EXCERPTED TEXT:
“Mystery is at the heart of creativity. That, and surprise.” – Julia Cameron

“If you give people tools, and they use their natural ability and their curiosity, they will develop things in ways that will surprise you very much beyond what you might have expected.” – Bill Gates

“It is great to be a blonde. With low expectations, it’s very easy to surprise people.” – Pamela Anderson

I am a direct descendant of some of the hardy folks who trekked across the country to find a new life out west. My grandmother, whose parents were homesteaders in Colorado, was a formidable woman, tougher and stronger than just about anyone else I’ve known. Much of our family lore (and recipes, including her delicious ebelskivers) come to us from her, as well as numerous sayings that have defined my life. “There’s no use worrying because the thing you worry about is rarely what happens” is one of her most famous lines. She always maintained that you can worry all you want, but it will be the thing from left field that knocks your feet out from under you.

My life is incredibly easy when I compare it to the lives of my own mother, grandmother, and great-grandmother. My mom had five – FIVE – kids, my grandmother four, and my great-grandmother six. I feel overwhelmed with the imminent arrival of my second kid. My mom was a child during the Great Depression and in her thirties when there was still a white line on public busses in the south. My grandmother was born before most women had the right to vote. My greatest struggle is paying for child care and figuring out how to be a good mom, executive, and wife, all at the same time.

WRITTEN EXERCISE 1: Quote the passage on surprise and family from "My life is incredibly" up to and including "the same time.".
WRITTEN EXERCISE 2: Name every person quoted at the top of the passage on surprise and family.
The entries after this point come from a separate source.

RECORDED INFORMATION:
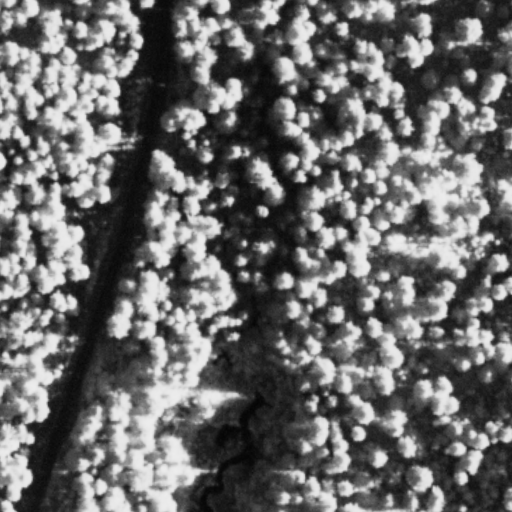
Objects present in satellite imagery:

...

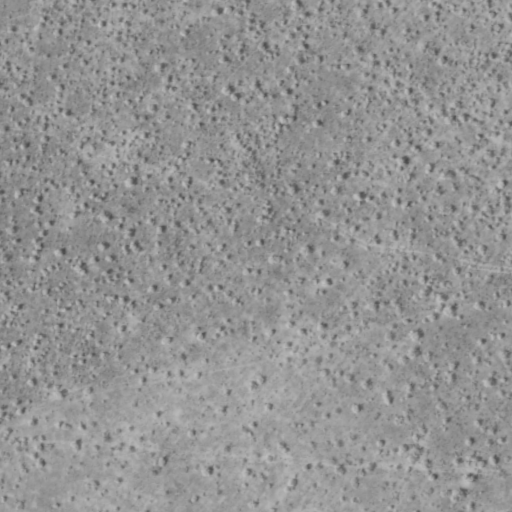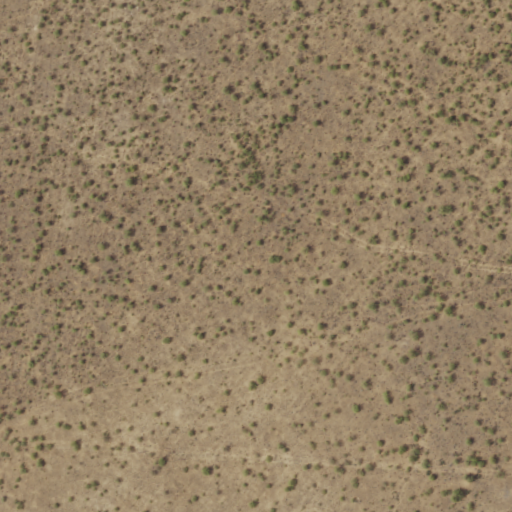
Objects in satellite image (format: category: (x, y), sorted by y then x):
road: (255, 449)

FINAL RESULT 1:
My life is incredibly easy when I compare it to the lives of my own mother, grandmother, and great-grandmother. My mom had five – FIVE – kids, my grandmother four, and my great-grandmother six. I feel overwhelmed with the imminent arrival of my second kid. My mom was a child during the Great Depression and in her thirties when there was still a white line on public busses in the south. My grandmother was born before most women had the right to vote. My greatest struggle is paying for child care and figuring out how to be a good mom, executive, and wife, all at the same time.

FINAL RESULT 2: Julia Cameron, Bill Gates, Pamela Anderson